Re: Newsgroup

From: Wirt Atmar (atmar_at_aics-research.com)
Date: 01/30/05


Date: Sun, 30 Jan 2005 15:30:10 -0500 (EST)

Phil writes:

> I've used Netscape and its newsreader for over a decade now, and one of
> the benefits is that its based on Mozilla, an open source program which
> many very smart programmers have collectively worked on over the years.
> The result is that, at least according to my computer geek friend, it
> is far more immune to viruses and the like than Microsoft programs.

And in that same regard, dkomo writes:

> I caught a major adware infection this week surfing the Web with
> Internet Explorer. That program is a piece of crap in terms of
> security. It allows "drive-by installs" of some very noxious malware.
> If you are unlucky enough to surf to an unfriendly web site, your
> computer is infected in a matter of seconds before you can even react.
>
> As I clean up my computer, I've continued to web surf using the
> Netscape browser and bypassing the installed adware.

As odd as these comments sound to the topic of the group, they're
actually very much on-topic. You hear these kinds of things constantly
among users, and while they're true to an extent, it's also important to
understand their context because they're not true as to their general
thrust: that is, IE is more poorly engineered than the other browswers.

Up until recently, Internet Explorer represented well over 80% of the
browser population in use, and as a consequence it suffered the same
slings and arrows of all monocultures: a vigorous attack by pathogens.

It is my understanding that all of the popular browsers (IE, Netscape,
Mozilla, Firefox, Safari, etc.) share a common phylogenetic history.
That is, they're all based on the original Mozilla project. But because
of the popularity of IE, it has been singled out for special attack.
Where there are eyeballs, it's believed that there's money to be made,
and in that regard, venture capital organizations in Silicon Valley have
invested more than $140 million dollars in developing adware (what you
call "malware") to worm its way into Internet Explorer.

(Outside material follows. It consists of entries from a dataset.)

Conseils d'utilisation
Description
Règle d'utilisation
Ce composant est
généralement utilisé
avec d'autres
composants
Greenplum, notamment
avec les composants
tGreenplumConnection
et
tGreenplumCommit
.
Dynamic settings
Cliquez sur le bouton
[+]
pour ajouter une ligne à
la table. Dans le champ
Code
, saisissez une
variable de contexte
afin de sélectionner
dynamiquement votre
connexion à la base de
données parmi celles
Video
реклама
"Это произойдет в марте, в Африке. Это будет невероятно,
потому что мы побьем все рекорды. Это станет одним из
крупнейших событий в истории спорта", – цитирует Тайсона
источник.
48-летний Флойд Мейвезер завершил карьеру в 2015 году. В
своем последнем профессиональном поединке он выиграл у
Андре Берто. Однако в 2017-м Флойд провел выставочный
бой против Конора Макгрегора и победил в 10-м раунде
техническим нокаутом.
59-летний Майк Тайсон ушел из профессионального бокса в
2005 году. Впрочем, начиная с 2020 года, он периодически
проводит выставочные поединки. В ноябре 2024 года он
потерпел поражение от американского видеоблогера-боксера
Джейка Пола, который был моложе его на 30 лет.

A list of some organizations investing in this adware/spyware can be
found at:

      http://www.benedelman.org/spyware/investors/

We develop software here, but our most expensive project to date has
consumed only $4 million investment over a 15-year time span. The
majority of our projects are completed for a few hundred thousand
dollars. I can say with some certainty that if we had $140 million
dollars to develop similar software we could bring anything to its knees.

Software is the most complex machinery we as a society have ever built,
and if there are complexities in any process, there are inherent
vulnerabilities as well. You can be assured that the other browsers are
just as vulnerable. They've been spared this level of intense interest
only because of their relative rarity up to now, but as their frequency
rises they too will become targets of interest and thus will become
subject to this same form of density-dependent selection. It's exactly
this process that has been argued by Wills et al. (1997) to maintain
species diversity in the tropical forest:

"Strong density- and diversity-related effects help to maintain tree
species diversity in a neotropical forest." Wills et al. (Proc. Natl.
Acad. Sci. USA Vol. 94, pp. 1252-1257, February 1997 Ecology)

      http://www.pnas.org/cgi/content/full/94/4/1252

In this argument, no single species can come to be dominant simply
because once it does, it is attacked by a "rain of pathogens," thereby
reducing or curtailing its capacity to spread, allowing secondary and
tertiary species, which are not yet under attack, to temporarily prosper
in the wake of the troubles of the primary species.